02/12/2007

Odes (Barato)

Ontem à noitinha, última de Novembro, deu-me para escrever quatro odes antes de ir para a rádio trabalhar. Saíram estas. Chamei-lhes Odes (Barato) por ter achado piada ao trocadilhozito, aliás reles. Era para lhes ter chamado Vê Lá se te Odes. Tudo por causa da III delas, que é brutinha e tem asneiras e tudo. Enfim, um divertimento.


*****

Odes (Barato)


I. Ode Tida

Já tive dias, versos tenho só já.
Flores de azulejo – nenhum jardim.
Fosforeflores brilham de noite para mim:
aves de estuque que no céu do quarto há.

Pequenas rimas, cesuras brancas:
de inverno exílios sossegados.
Voltas ao frio, vendo prados,
olhand’ ovelhas tristes e mancas.

A mesma noite sulco ainda:
em frasco d’éter conservado,
eu lagartixo os muros do passado
e tapo a feia fenda com a linda.

Tud’ é assim tão triste? Não, não é:
eu sofro alegrias pequeninas,
como ter das merceeiras esquinas
o cheiro a sabão e a café.

Ou o florão de cal da onda fria,
da cal do Baleal, que é azul:
o mesmo Raul Brandão ’inda a diria
mais bela lusa praia, norte a sul.

Uns brancos pés de clara mulher alheia,
crianças revoando matinais.
Estrelas e caracóis em espirais
do ADNiverso a mesma ideia.

A pureza distraída de nossas filhas.
Uma folha pela chão escrita de cor
pelo suave Outono escritor
capaz de mil quadras, mil sextilhas.

Melanco’ólico às sextas-feiras,
meus versos cada dia epifanias:
são as minhas mais sóbrias bebedeiras,
que já só versos tenho, tive dias.

II. Ode Aeronáutica

Já o sol contempla só o avião que alto
dele sol ardendo passa como espada de anjo:
à terra tomou a névoa, a humana e a outra,
a de caídas nuvens como anjos sem espada.

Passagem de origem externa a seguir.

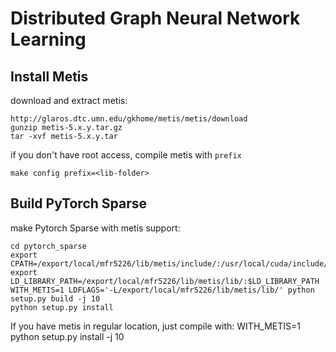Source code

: # Distributed Graph Neural Network Learning

## Install Metis

download and extract metis:

    http://glaros.dtc.umn.edu/gkhome/metis/metis/download
    gunzip metis-5.x.y.tar.gz
    tar -xvf metis-5.x.y.tar

if you don't have root access, compile metis with `prefix`

    make config prefix=<lib-folder>


## Build PyTorch Sparse

make Pytorch Sparse with metis support:

    cd pytorch_sparse
    export CPATH=/export/local/mfr5226/lib/metis/include/:/usr/local/cuda/include/:$CPATH 
    export LD_LIBRARY_PATH=/export/local/mfr5226/lib/metis/lib/:$LD_LIBRARY_PATH 
    WITH_METIS=1 LDFLAGS='-L/export/local/mfr5226/lib/metis/lib/' python setup.py build -j 10
    python setup.py install

If you have metis in regular location, just compile with:
    WITH_METIS=1 python setup.py install -j 10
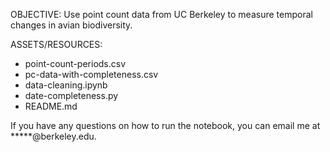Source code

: OBJECTIVE: Use point count data from UC Berkeley to measure temporal changes in avian biodiversity.

ASSETS/RESOURCES:
- point-count-periods.csv
- pc-data-with-completeness.csv
- data-cleaning.ipynb
- date-completeness.py
- README.md

If you have any questions on how to run the notebook, you can email me at *****@berkeley.edu.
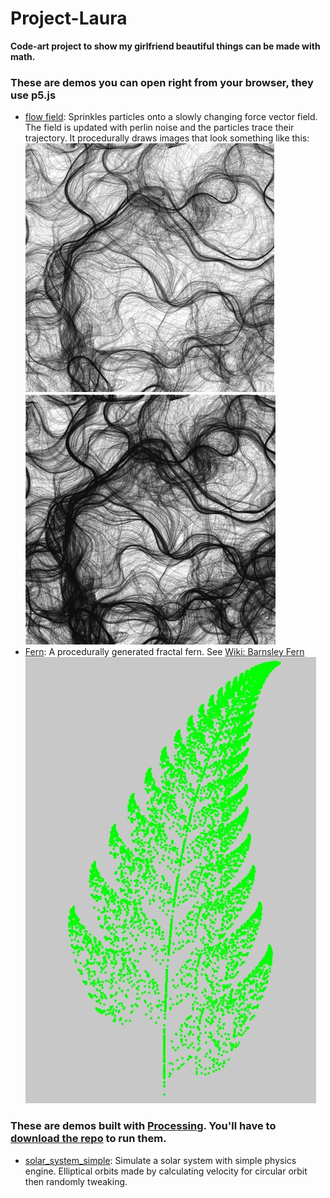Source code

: # Project-Laura
**Code-art project to show my girlfriend beautiful things can be made with math.**

### These are demos you can open right from your browser, they use p5.js
- [flow field](flow_field): Sprinkles particles onto a slowly changing force vector field. The field is updated with perlin noise and the particles trace their trajectory. It procedurally draws images that look something like this:
![A flow field after about half a minute](/flow_field/screenshot.png "Flow Field")
![A flow field after a few minutes](/flow_field/screenshot2.png "Flow Field")
- [Fern](fern): A procedurally generated fractal fern. See [Wiki: Barnsley Fern](https://en.wikipedia.org/wiki/Barnsley_fern)
![The Barnsley Fern after a few minutes](/fern/Screenshot_1.jpg)

### These are demos built with [Processing](https://processing.org/). You'll have to [download the repo](https://github.com/michaelruppe/Project-Laura) to run them.
- [solar_system_simple](solar_system_simple/): Simulate a solar system with simple physics engine. Elliptical orbits made by calculating velocity for circular orbit then randomly tweaking.

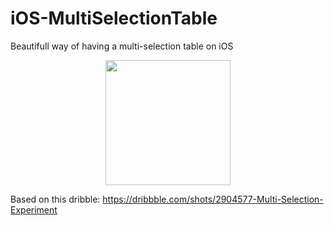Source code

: # iOS-MultiSelectionTable
Beautifull way of having a multi-selection table on iOS

<p align="center">
  <img src="https://cloud.githubusercontent.com/assets/3007012/20714675/a08dde60-b644-11e6-87f6-33c53836e4ad.gif" width="200px">
</p>

Based on this dribble:
https://dribbble.com/shots/2904577-Multi-Selection-Experiment

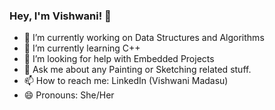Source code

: ### Hey, I'm Vishwani! 👋



- 🔭 I’m currently working on Data Structures and Algorithms
- 🌱 I’m currently learning C++
- 🤔 I’m looking for help with Embedded Projects
- 💬 Ask me about any Painting or Sketching related stuff.
- 📫 How to reach me: LinkedIn (Vishwani Madasu)
- 😄 Pronouns: She/Her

Como o meu amigo Joaquim diria, é tudo muito
belo – muito triste tudo diria, e digo, eu.
Rimam tristeza e beleza – assim a Língua nos
convoca percepção, entendimento e resignação.

Pássaro algum, porém, é sem pés e só asas:
assim, humanos e pedestres em nevoento baixio,
ao céu de aviões os olhos ergamos, nem que
apenas pela espada de ouro, se não pelo voo.

III. Ode Moteleira

Motéis albergam tipos cavaleiros
de rocinantes fêmeas dulcineias:
casados contra outras, cavalheiros;
casadas ou não elas, boas ou feias.

(Guarita recepciona multibanco.)

Pára-se um pouco à frente por cautela.
Mete-se o el contado pela janela,
que o cartão é revistado por ela,
a esposa, amanhã cedo no banco.

Aos quartos separam tabiques finos,
dois gajos se avistou entrando ao mesmo:
não correm risco, eles, de meninos,
torrões contra torrões só dão torresmo.

Esta é enfermeira quarentona
e quem com ela chega, sessentão.
Dois milagres se espera: um da cona,
outro que ela cause em tesão.

Ist’é tudo por causa da TV,
qu’exibe desamores americanos.
Que não sejam amores, mas guanos,
importexporta pouco, já se vê.

Vem mais um casalinho-internet,
ficam os filhos em casa à consola.
Ela tem dois; ele um – e quem os mete
à frente de um livro para a escola?

Pelas três da manhã, tosse o gasóleo:
acabados amores não começados
aos lares retornam, já trocado o óleo.
Isto nota-se mais sextas e sábados.

IV. Od’ um Dia

Um dia
talvez hoje
não pedirei o sal da tua boca.

Por localidades avulsas
circunscrevo cães pobres e pobres homens:
ao futuro me habituo

sem ti já.



Caramulo, entardenoitecer e noite de 30 de Novembro de 2007

1 comentário:

Daniel Abrunheiro disse...

Manuel da Mata has left a new comment on your post "Odes (Barato)":

A ode III às duas anteriores prefiro. É bela a valer.
E cá me fico, meditando na moça de Toboso.